Where the Woods Are

The first time I came home from Chicago in the spring, after spending most of a year among gray limestone and very little green, I was overwhelmed by plants that seemed to be taking over.  The Woods Hole Institute has analyzed satellite data and produced this image of where the woods are in the United States.  Having grown up in the midst of the large swathe of dark green in the East, which is the Appalachian mountains and foothills, I think of the woods as normal.  Looking at the map, it is clear how unusual it is.

The Appalachians are a billion years old.  There are more kinds of plants and animals here than anywhere except the tropics.  I am so privileged to be here for another Appalachian spring.

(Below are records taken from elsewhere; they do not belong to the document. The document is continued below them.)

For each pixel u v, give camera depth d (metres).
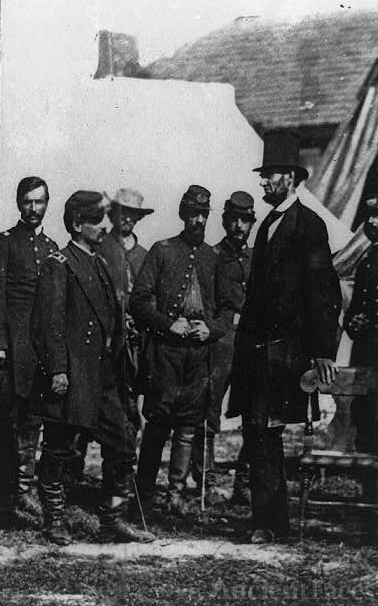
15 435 6.14
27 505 6.07
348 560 5.32
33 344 5.48
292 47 6.71
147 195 6.63
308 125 6.71
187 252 6.12
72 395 5.43
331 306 5.58
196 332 5.96
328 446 6.48
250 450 5.64
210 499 6.25
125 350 5.85
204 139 6.67
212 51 6.73
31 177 6.51
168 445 6.54
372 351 6.60
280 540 5.61
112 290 5.66
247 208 6.43
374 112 6.68
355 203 6.72
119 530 5.58
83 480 6.52
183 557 5.39
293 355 5.57
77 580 5.04
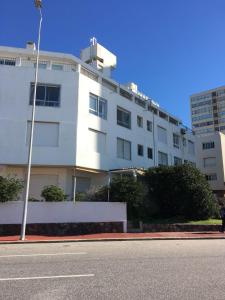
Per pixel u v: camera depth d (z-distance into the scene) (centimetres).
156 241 1791
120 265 959
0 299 621
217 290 682
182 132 4644
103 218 2203
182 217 2611
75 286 714
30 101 2822
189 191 2586
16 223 2027
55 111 2841
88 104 3027
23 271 875
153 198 2761
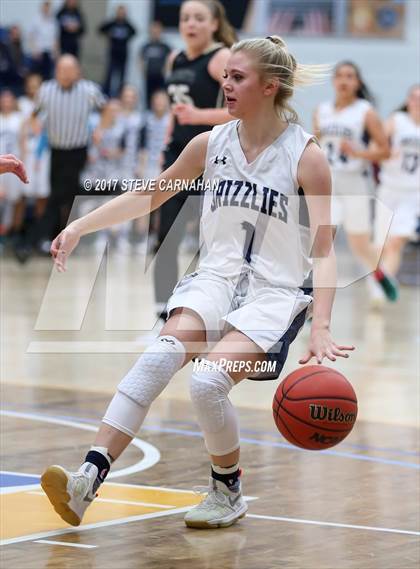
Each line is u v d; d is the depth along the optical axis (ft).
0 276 78.23
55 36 111.65
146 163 92.43
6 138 93.30
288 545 21.50
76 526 22.21
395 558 20.75
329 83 107.34
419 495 25.64
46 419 33.06
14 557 20.24
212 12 42.60
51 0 117.70
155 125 92.53
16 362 43.83
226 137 23.15
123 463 28.04
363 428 33.35
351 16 112.16
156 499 24.70
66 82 76.43
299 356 47.44
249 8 113.39
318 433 21.30
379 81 112.27
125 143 92.48
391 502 24.97
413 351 49.32
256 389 39.73
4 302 62.49
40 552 20.61
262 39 22.82
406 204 67.56
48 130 77.25
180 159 23.65
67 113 76.48
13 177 93.15
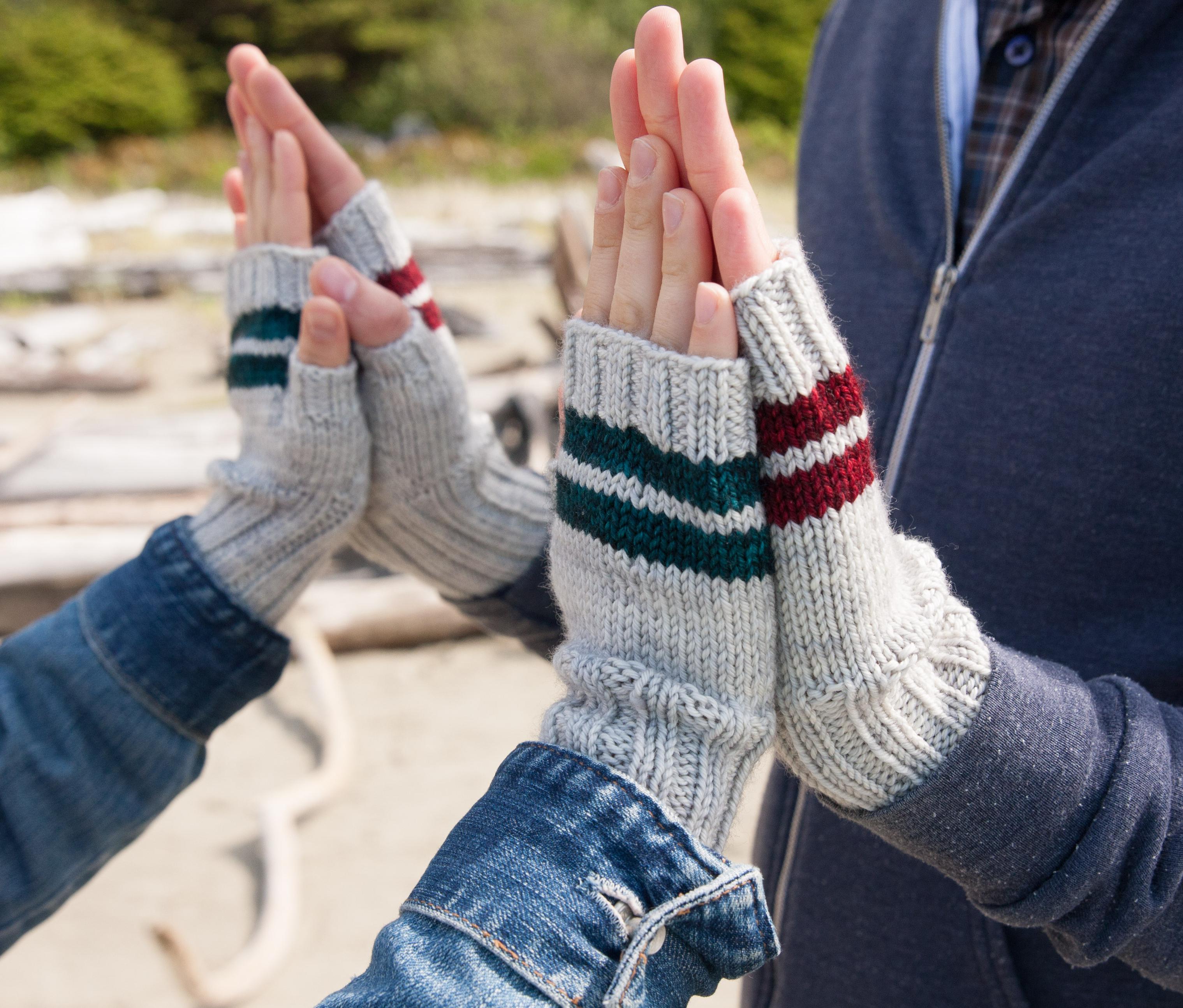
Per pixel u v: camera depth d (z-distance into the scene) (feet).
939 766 2.12
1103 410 2.55
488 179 38.88
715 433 2.02
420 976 1.80
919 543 2.37
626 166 2.19
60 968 6.70
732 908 1.94
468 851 1.95
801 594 2.10
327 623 10.15
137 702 2.91
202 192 35.78
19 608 10.08
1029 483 2.69
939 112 2.97
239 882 7.47
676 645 2.13
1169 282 2.44
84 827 2.89
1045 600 2.70
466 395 3.32
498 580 3.43
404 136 46.93
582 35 50.31
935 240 3.01
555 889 1.87
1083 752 2.08
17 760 2.81
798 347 2.02
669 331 2.06
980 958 2.83
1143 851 2.09
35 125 42.14
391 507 3.31
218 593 2.99
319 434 3.01
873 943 3.04
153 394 17.29
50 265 23.32
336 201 3.32
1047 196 2.69
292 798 8.01
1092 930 2.18
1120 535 2.58
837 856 3.10
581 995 1.81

2 thoughts on “Where the Woods Are

  1. Thanks for the map link. West Virginia is indeed heavily endowed with a dense forest cover. It’s also low on highly productive agricultural lands. It was interesting to ‘fly’ around the US and view different places where I’ve lived. Nebraska, except for the Platte and Missouri river flood plains, is almost devoid of forest. Washington, where I live now, is heavily forested except for the dry interior. We’re called the evergreen state out here, yet more of our land mass is sagebrush and grasses. Go figure.

  2. I love maps. I remember driving to Seattle from Salt Lake City years ago – eastern Washington is indeed dry and bare. You were still in Nebraska then.